Мы выбрали коней снова, но и тут многие не угадали. Около десятка лошадей было со шпатом, с подлопатником, с «козинцем» и саблистыми ногами. Впрочем, выбирать уже было не из чего. Некоторых не слишком порочных лошадей пришлось оставить в строю.
— Не беда! Сойдет!
Отобрав лошадей, мы начали придумывать имена.
— Звездочка!
— Ярославец!
— Штукарь!
Военрук покачал головой:
— Названия коней должны начинаться с одной буквы. А так как здесь мы первая кавалерийская часть, то начнем с буквы А. Пусть каждый придумает своему коню название. Ну? Начинайте крестить. Подходите к столу за метриками.
Со смехом красногвардейцы потянулись к столу, держа лошадей под уздцы.

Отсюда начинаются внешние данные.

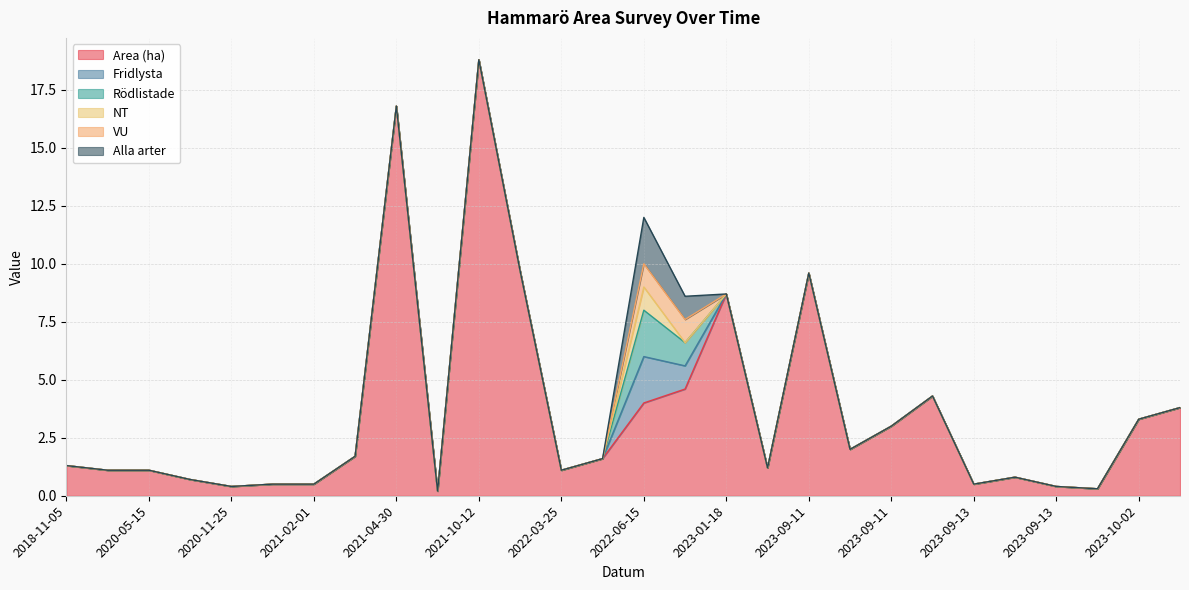

True or false: Area (ha) has a value of 13.7 at 2023-09-11.

False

— Адъютант! — закричал «Всех скорбящих», подводя буланого коня.
— Дальше!
— Арап! — гаркнул Попов.
— Следующий!
— Анчутка!
— Что это за штука?
— А так просто! Анчутка, и все тут.
— Так и запишем. Следующий!
— Аналой!
— Ну куда такого?..
— Тогда… а… а… а… Арбуз.
— Есть Арбуз! Дальше!
— Адиёт!
Краузе захохотал:
— Зачем же коня-то обижать? Коня любить надо.
— Ну… Амбар!
Качая головой, Краузе записал коня Волкова Амбаром.
— Следующий!
— Афанасий!
— Может быть, назовем Аляской. Кобыла у вас?
— Аляска так Аляска. А между прочим, кобыла.
— Следующий!
— Анчоус.
— Дальше!
— Акробат!
— Следующий!
— Апрель.
— Следующий! Следующий!
Кавалерийская наука оказалась куда сложнее, чем мы это предполагали.
— Вон она, брат, — удивлялся Евдоха, — тут, пожалуй, скорее обезьяну выдумаешь, прежде чем гарцевать станешь.
— А ты думал сразу, да и казака переедешь.
Впрочем, мы не горевали долго.
— Не боги горшки обжигают! Научимся!
Началось обучение седловке. Краузе, показывая нам, как седлать лошадь, поучает.
— Во-первых, — растягивая слова, цедит Краузе, — все части сбруи должны быть чисты, мягки и хорошо смазаны жиром. Сбруя должна лежать на коне так же незаметно для него, как лежит на вас рубашка. Седло надевать следует, пригоняя его по шерсти. Вот так. Полицы седла ложатся вместе с потником, не нажимая на хребет лошади. Передний край потника держи на ладонь от холки. Вот так.